Srimulat, Warkop, Bagito, d’Bodors, and even Patrio are things of the past.
The alienation and insulation are perfect now. According to a friend of mine, TV comedy is its own genre: it laughs on its own. Not only has TV comedy become a purely narcissistic domain, but the audience is also lulled and trapped into the circle with contests to become stars, or invited to type down REG space BLAHBLAHBLAH on their mobile phones and send the message to the number 666. Even worse, the invitations and charms are like traps, because they who fail to enter the virtual world, lose many real possessions.
Second, observing the increasingly greater acceleration in the act of imitation, as well as the commercial climate and its rapid progress, apparently comedy no longer constitutes social reflections of any kind, but is merely a product to sell. Whatever the comedy genre, whatever breakthrough made by comedy groups such as the Warkop (critical and grew from the radio) and Srimulat (spontaneous and popular), as these groups enter the domain of the TV industry, they will quickly become degraded to fall into the lowest level, i.e. presenting “peculiarities.”

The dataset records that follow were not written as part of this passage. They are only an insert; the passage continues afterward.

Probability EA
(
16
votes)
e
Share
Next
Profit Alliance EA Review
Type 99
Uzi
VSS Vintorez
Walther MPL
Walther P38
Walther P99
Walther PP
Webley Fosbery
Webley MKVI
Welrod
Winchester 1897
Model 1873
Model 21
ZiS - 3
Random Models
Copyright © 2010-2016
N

But of course the audience will still watch them, because, do they have any other option? Oh, look! The cow is playing the flute now!
CLOSING REMARKS
Mr. Bondet, I know that you actually punished me to write the sentence of “I will not make jokes any more in the meeting room” one thousand times over. I think, however, I had better write this letter. Allow me now to close the letter with my own cynical remarks, using expressions of others. The Javanese call this, “nabok nyilih tangan”.[13]
Karl Marx said, “religion is the opium of the people.”

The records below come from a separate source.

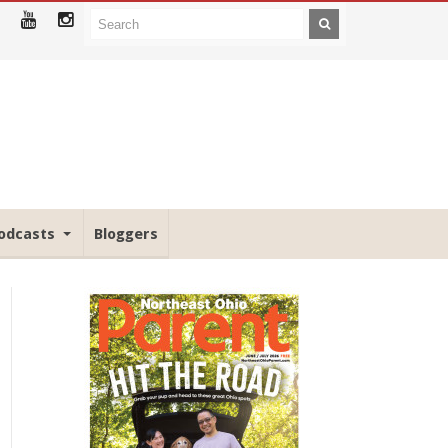
odcasts
Bloggers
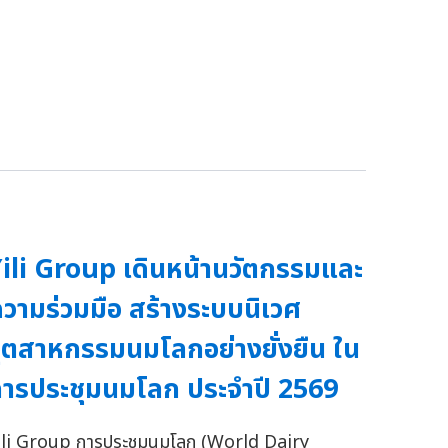
ili Group เดินหน้านวัตกรรมและ
วามร่วมมือ สร้างระบบนิเวศ
ุตสาหกรรมนมโลกอย่างยั่งยืน ใน
ารประชุมนมโลก ประจำปี 2569
ili Group การประชุมนมโลก (World Dairy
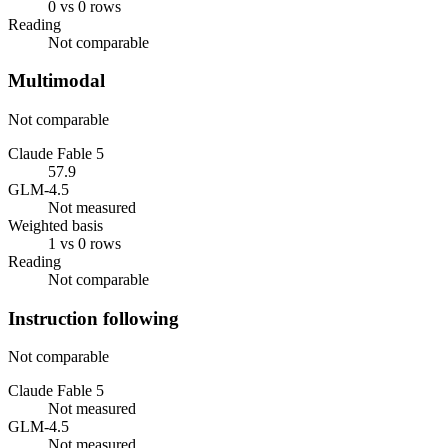
0 vs 0 rows
Reading
Not comparable
Multimodal
Not comparable
Claude Fable 5
57.9
GLM-4.5
Not measured
Weighted basis
1 vs 0 rows
Reading
Not comparable
Instruction following
Not comparable
Claude Fable 5
Not measured
GLM-4.5
Not measured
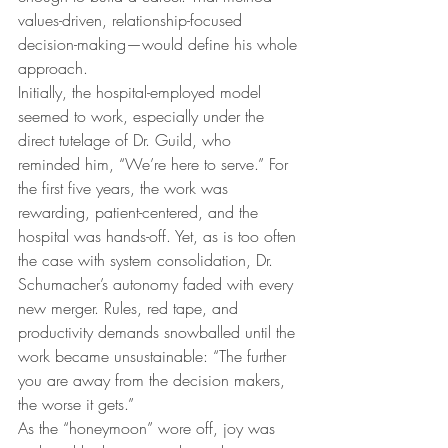
values-driven, relationship-focused 
decision-making—would define his whole 
approach.
Initially, the hospital-employed model 
seemed to work, especially under the 
direct tutelage of Dr. Guild, who 
reminded him, “We’re here to serve.” For 
the first five years, the work was 
rewarding, patient-centered, and the 
hospital was hands-off. Yet, as is too often 
the case with system consolidation, Dr. 
Schumacher’s autonomy faded with every 
new merger. Rules, red tape, and 
productivity demands snowballed until the 
work became unsustainable: “The further 
you are away from the decision makers, 
the worse it gets.”
As the “honeymoon” wore off, joy was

Now I say: comedy is opium.
Drs. H. Wahyu Sardono (Dono) said, “Laugh, before they ban laughter.”
Now I say: laugh, before you have nothing else to do.
Djamaluddin Malik said “if they want India, we’ll give them India ‘till they’re bored.”
Now I say: if they want comedy, we’ll give them comedy ‘till they’re drunk.
Neil Postman said, “Entertain yourself to death.”
Now I say: be my guest, Mr. Bondet.
Regards,
M. Isfanani Haidar Ilyas
Jakarta, June 2009
Translated by Rani Elsanti
M. ISFANANI HAIDAR ILYAS is a media worker who often calls himself a media whore. During the day, he wears the costume of a clown before his executive producer because his superior is certain that that is what the audience wants. At night he wears his clown costume in front of the mirror, wondering who the heck he is, and why he can never wipe the clown make-up off his face.